:: Data excerpts ::
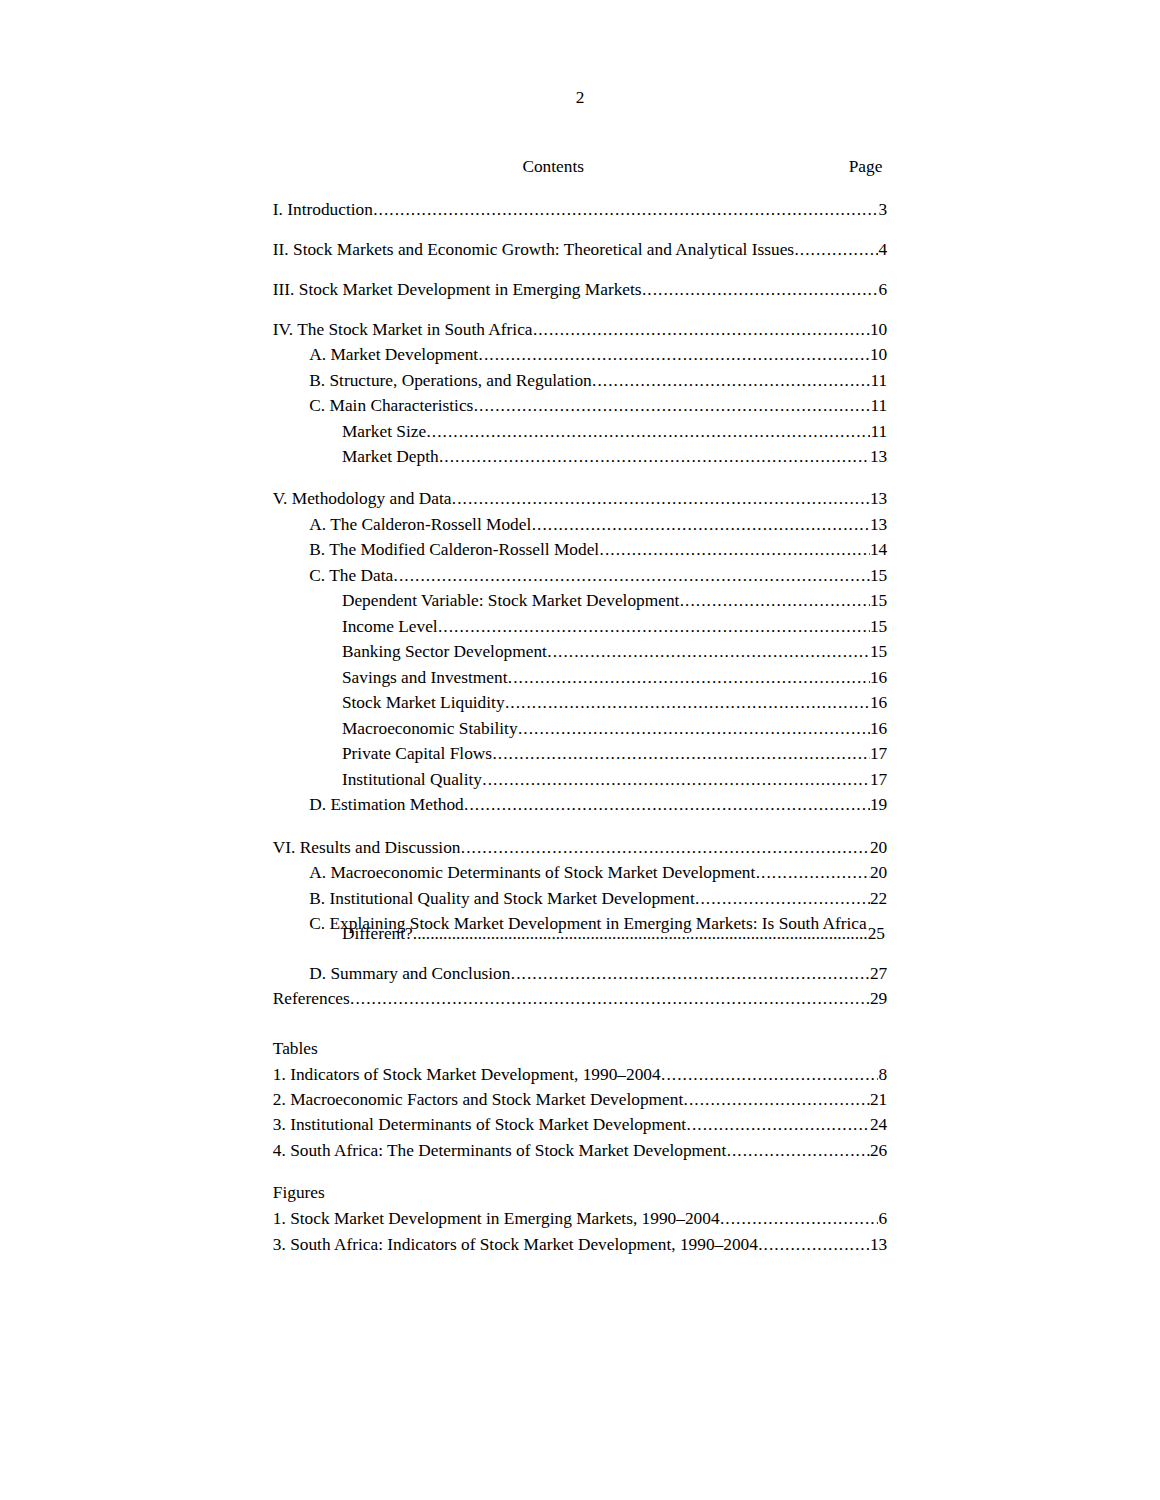2
Contents Page
I. Introduction ................................................................................................................. 3
II. Stock Markets and Economic Growth: Theoretical and Analytical Issues .......................... 4
III. Stock Market Development in Emerging Markets ............................................................ 6
IV. The Stock Market in South Africa ................................................................................... 10
A. Market Development ............................................................................................. 10
B. Structure, Operations, and Regulation .................................................................... 11
C. Main Characteristics .............................................................................................. 11
Market Size .......................................................................................................... 11
Market Depth ........................................................................................................ 13
V. Methodology and Data ..................................................................................................... 13
A. The Calderon-Rossell Model .................................................................................. 13
B. The Modified Calderon-Rossell Model ................................................................... 14
C. The Data ........................................................................................................... 15
Dependent Variable: Stock Market Development .................................................. 15
Income Level ......................................................................................................... 15
Banking Sector Development .................................................................................... 15
Savings and Investment ........................................................................................... 16
Stock Market Liquidity ........................................................................................... 16
Macroeconomic Stability ........................................................................................ 16
Private Capital Flows ............................................................................................. 17
Institutional Quality ............................................................................................... 17
D. Estimation Method ................................................................................................ 19
VI. Results and Discussion ................................................................................................... 20
A. Macroeconomic Determinants of Stock Market Development .............................. 20
B. Institutional Quality and Stock Market Development ............................................ 22
C. Explaining Stock Market Development in Emerging Markets: Is South Africa
Different? ......................................................................................................... 25
D. Summary and Conclusion ...................................................................................... 27
References ................................................................................................................. 29
Tables
1. Indicators of Stock Market Development, 1990–2004 ........................................................ 8
2. Macroeconomic Factors and Stock Market Development .................................................. 21
3. Institutional Determinants of Stock Market Development ................................................. 24
4. South Africa: The Determinants of Stock Market Development ........................................ 26
Figures
1. Stock Market Development in Emerging Markets, 1990–2004 .......................................... 6
3. South Africa: Indicators of Stock Market Development, 1990–2004 ................................. 13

:: PROBLEM STATEMENT ::
From the line that has "II. Stock Markets" through the line that has "IV. The Stock", copy every line exactly as it appears above, and leave out all others.

:: ANSWER TO THIS TASK ::
II. Stock Markets and Economic Growth: Theoretical and Analytical Issues .......................... 4
III. Stock Market Development in Emerging Markets ............................................................ 6
IV. The Stock Market in South Africa ................................................................................... 10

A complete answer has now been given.